Image by Flickr user ashley.adcox
I think it helps to bear this list below in mind, not only when you are analyzing data, but also at the stage before that, when you are collecting it (whether looking for publicly available datasets or compiling freedom of information requests).
The simplest story; counting or totaling something: “Local councils across the country spent a total of £x billion on paper clips last year.” But it’s often difficult to know if that’s a lot or a little. For that, you need context, which can be provided by:
“Last year local councils spent two-thirds of their stationery budget on paper clips.”
“Local councils spend more on paper clips than on providing meals-on-wheels for the elderly.”
“Council spending on paper clips last year was twice the nation’s overseas aid budget.”
There are also other ways of exploring the data in a contextual or comparative way:
Change over time
“Council spending on paper clips has trebled in the past four years.”
These are often geographical or by institution, and you must make sure the basis for comparison is fair (e.g., taking into account the size of the local population).
“Borsetshire Council spends more on paper clips for each member of staff than any other local authority, at a rate four times the national average.”
Or you can divide the data subjects into groups:
Analysis by categories
“Councils run by the Purple Party spend 50% more on paper clips than those controlled by the Yellow Party.”
Or you can relate factors numerically:
“Councils run by politicians who have received donations from stationery companies spend more on paper clips, with spending increasing on average by £100 for each pound donated.”

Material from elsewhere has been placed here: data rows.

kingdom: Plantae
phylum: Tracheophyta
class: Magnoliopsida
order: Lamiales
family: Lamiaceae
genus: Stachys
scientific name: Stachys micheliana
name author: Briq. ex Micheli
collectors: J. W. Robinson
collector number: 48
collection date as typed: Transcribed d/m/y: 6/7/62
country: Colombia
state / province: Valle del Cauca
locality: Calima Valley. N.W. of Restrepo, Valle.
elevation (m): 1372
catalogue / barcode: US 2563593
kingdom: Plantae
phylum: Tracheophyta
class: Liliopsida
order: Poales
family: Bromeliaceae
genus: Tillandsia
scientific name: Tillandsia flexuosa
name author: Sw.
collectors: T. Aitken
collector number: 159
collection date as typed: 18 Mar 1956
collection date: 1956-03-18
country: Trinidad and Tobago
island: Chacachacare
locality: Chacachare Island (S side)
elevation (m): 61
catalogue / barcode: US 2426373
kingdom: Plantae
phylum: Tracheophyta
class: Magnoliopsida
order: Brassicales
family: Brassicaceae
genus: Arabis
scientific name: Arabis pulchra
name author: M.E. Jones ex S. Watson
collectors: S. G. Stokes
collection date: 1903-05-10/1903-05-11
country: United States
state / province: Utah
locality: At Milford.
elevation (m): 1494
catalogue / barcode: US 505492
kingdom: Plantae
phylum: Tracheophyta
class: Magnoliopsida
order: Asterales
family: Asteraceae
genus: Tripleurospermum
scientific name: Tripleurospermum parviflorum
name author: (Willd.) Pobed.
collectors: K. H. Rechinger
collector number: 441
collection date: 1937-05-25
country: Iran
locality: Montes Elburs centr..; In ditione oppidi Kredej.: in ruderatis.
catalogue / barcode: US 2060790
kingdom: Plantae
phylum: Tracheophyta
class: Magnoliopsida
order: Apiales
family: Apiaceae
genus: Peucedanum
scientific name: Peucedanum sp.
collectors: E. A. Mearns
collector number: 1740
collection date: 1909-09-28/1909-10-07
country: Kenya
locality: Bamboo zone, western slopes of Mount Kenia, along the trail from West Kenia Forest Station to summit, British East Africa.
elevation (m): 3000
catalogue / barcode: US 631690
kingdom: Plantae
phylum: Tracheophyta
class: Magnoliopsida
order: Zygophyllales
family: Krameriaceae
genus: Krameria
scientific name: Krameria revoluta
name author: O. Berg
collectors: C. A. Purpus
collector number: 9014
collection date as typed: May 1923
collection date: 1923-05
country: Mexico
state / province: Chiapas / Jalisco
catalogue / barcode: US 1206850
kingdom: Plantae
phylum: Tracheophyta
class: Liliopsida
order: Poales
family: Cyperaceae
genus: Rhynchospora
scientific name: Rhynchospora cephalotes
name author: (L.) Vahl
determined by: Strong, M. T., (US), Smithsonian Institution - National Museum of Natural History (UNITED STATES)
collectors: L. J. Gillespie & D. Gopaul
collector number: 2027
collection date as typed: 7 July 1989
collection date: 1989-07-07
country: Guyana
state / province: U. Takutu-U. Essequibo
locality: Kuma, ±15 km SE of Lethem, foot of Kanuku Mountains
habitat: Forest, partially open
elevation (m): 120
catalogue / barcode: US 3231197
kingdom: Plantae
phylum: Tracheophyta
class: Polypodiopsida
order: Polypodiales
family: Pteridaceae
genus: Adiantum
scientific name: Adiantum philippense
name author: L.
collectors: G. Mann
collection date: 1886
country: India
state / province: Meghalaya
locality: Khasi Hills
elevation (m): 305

But, of course, always remember that correlation and causation are not the same thing.
So if you’re investigating paper clip spending, are you also getting the following figures?
- Total spending to provide context?
- Geographical/historical/other breakdowns to provide comparative data?
- The additional data you need to ensure comparisons are fair, such as population size?
- Other data that might provide interesting analysis to compare or relate the spendin to?